Lübnan yasalarına göre, kararların büyük çoğunluğu Cumhurbaşkanı, Başbakan ve Maliye Bakanı’nın imzasıyla alınıyor. Bu nedenle, Maliye Bakanlığı kritik bir öneme sahip. Selam, Emel Hareketi tarafından önerilen, ancak parti mensubiyeti bulunmayan Yasin Cabir’i Maliye Bakanı olarak atadı.
Cabir, Lübnan’daki iç savaş sonrasında ülkesine döndükten sonra 1992’de milletvekili seçilmiş ve Refik Hariri hükümetinde Ekonomi Bakanı olarak görev yapmıştır.
Mikati Hükümetinin Yapısı
Nevvaf Selam hükümeti öncesinde 2021’den bu yana başbakanlık yapan Necib Mikati’nin hükümeti, bağımsızlar hariç 9 partiye mensup bakanlardan oluşuyordu. Mikati’nin kabinesinde Sünniler, Şiiler ve Hristiyanlar ile farklı mezheplerden bakanlar yer alıyordu.
Yeni Hükümette 11 Bakan “Bağımsız”
Selam’ın oluşturduğu hükümette 24 bakanın 11’i bağımsızlardan oluşuyor. Bu bakanların 5’i Sünni, geri kalanlar ise Hristiyan ve diğer partilerden gelen isimlerden oluşmaktadır.
Hristiyan Lübnan Güçleri Partisi’nin önerdiği 5 bakanın yanı sıra, diğer Hristiyan partilerden de kabinede yer alan isimler mevcut. Emel Hareketi ve Hizbullah’ın önerdiği iki bakan da bulunuyor.
Lübnan’da Din ve Mezheplere Dayalı Hükümet Kabinesi
Lübnan’daki hükümet yapısı, 1975’te başlayan iç savaşın ardından 1989’da imzalanan Taif Antlaşması ile şekillenmiştir.
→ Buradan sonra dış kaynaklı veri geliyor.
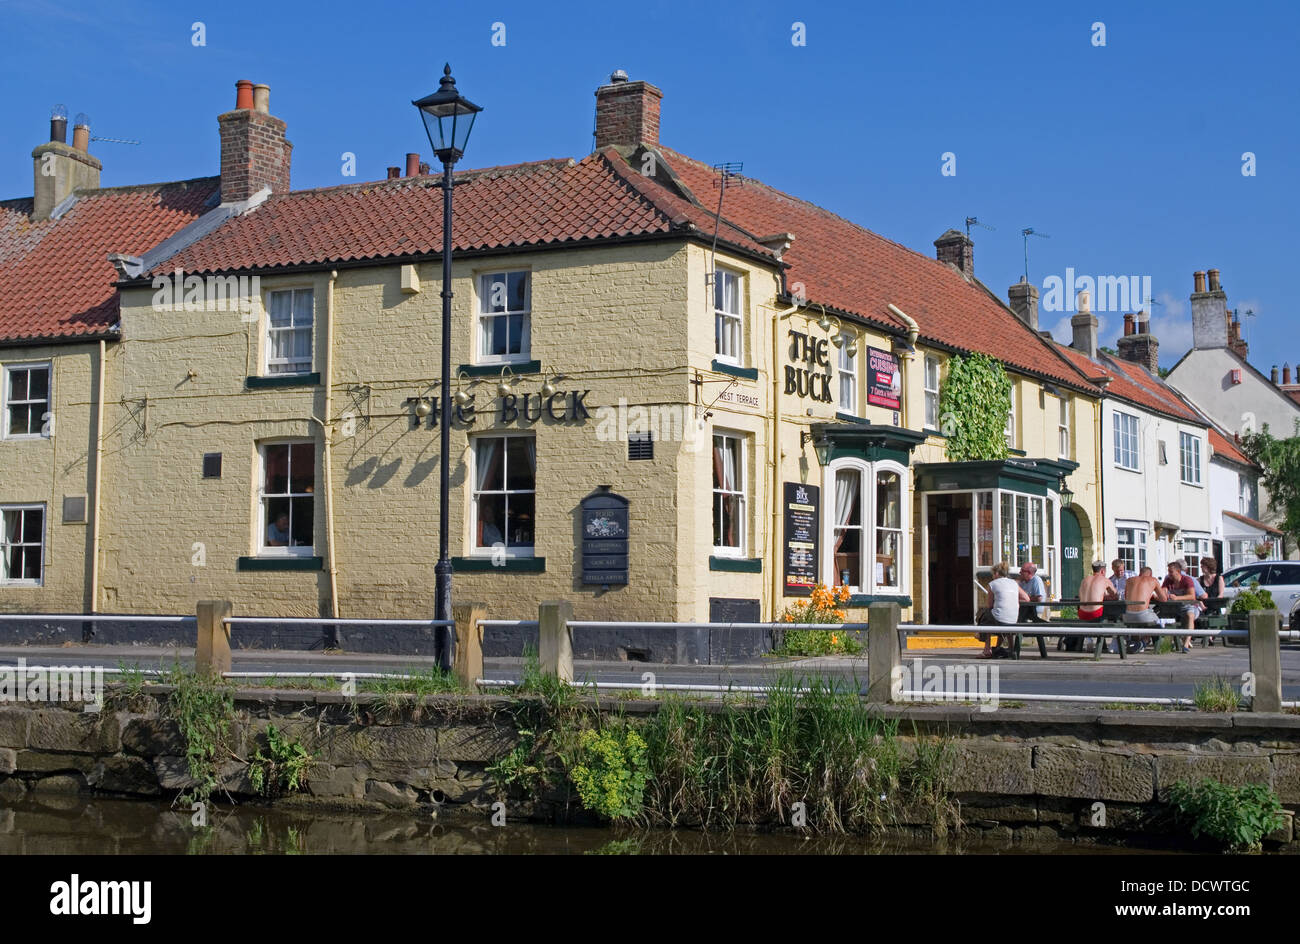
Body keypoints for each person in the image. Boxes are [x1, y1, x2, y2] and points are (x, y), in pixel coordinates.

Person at [977, 561, 1030, 658]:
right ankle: (1011, 647)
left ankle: (987, 650)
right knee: (1000, 616)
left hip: (1000, 619)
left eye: (993, 574)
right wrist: (1012, 598)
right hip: (1013, 619)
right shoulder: (1014, 583)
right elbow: (1027, 598)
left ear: (996, 573)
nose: (992, 576)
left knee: (985, 616)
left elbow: (990, 605)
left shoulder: (992, 584)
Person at [1121, 565, 1167, 653]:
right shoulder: (1153, 580)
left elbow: (1127, 597)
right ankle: (1144, 642)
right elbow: (1164, 599)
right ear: (1151, 574)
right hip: (1142, 614)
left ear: (1140, 573)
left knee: (1137, 622)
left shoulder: (1129, 580)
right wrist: (1153, 596)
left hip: (1127, 615)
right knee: (1158, 623)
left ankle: (1134, 643)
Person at [1077, 560, 1118, 650]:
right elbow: (1115, 595)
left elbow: (1080, 595)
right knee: (1116, 617)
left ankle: (1089, 639)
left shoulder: (1085, 580)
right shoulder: (1105, 580)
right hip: (1096, 614)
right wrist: (1105, 596)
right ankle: (1114, 644)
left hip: (1082, 614)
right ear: (1103, 571)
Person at [1162, 560, 1201, 653]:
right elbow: (1162, 590)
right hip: (1175, 608)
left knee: (1189, 615)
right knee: (1162, 615)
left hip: (1190, 606)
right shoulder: (1168, 580)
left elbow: (1192, 596)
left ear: (1178, 572)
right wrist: (1164, 594)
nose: (1169, 574)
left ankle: (1186, 643)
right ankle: (1165, 642)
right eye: (1168, 572)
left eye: (1171, 572)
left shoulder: (1187, 580)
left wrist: (1177, 598)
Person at [1198, 557, 1227, 647]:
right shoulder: (1200, 580)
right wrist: (1202, 605)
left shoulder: (1219, 578)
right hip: (1204, 606)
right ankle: (1208, 636)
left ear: (1208, 567)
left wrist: (1214, 604)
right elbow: (1197, 596)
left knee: (1212, 613)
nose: (1201, 568)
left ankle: (1209, 636)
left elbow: (1221, 594)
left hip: (1216, 605)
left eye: (1203, 566)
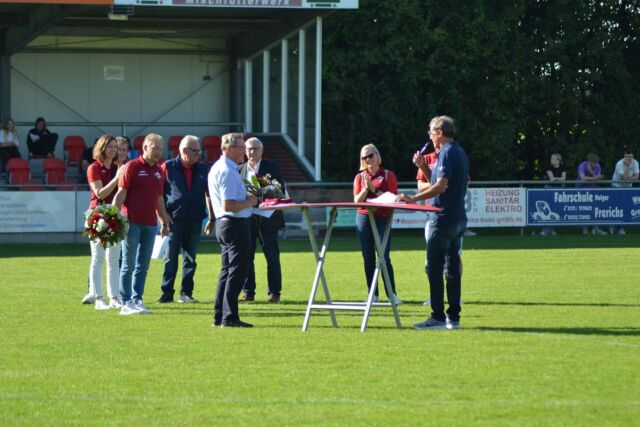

Bu antlaşmaya göre, 24 bakanlık ve Meclis’teki 128 sandalye Müslümanlar ve Hristiyanlar arasında eşit şekilde paylaşılmaktadır. Bakanlar Kurulu’nda yer alan 12 Müslüman ve 12 Hristiyan bakanın da farklı mezheplere ait olması zorunludur.
Bakanların farklı kimliklerden ve partilerden oluşması, ülkede uzlaşıyı zorlaştıran unsurlar arasında yer alıyor.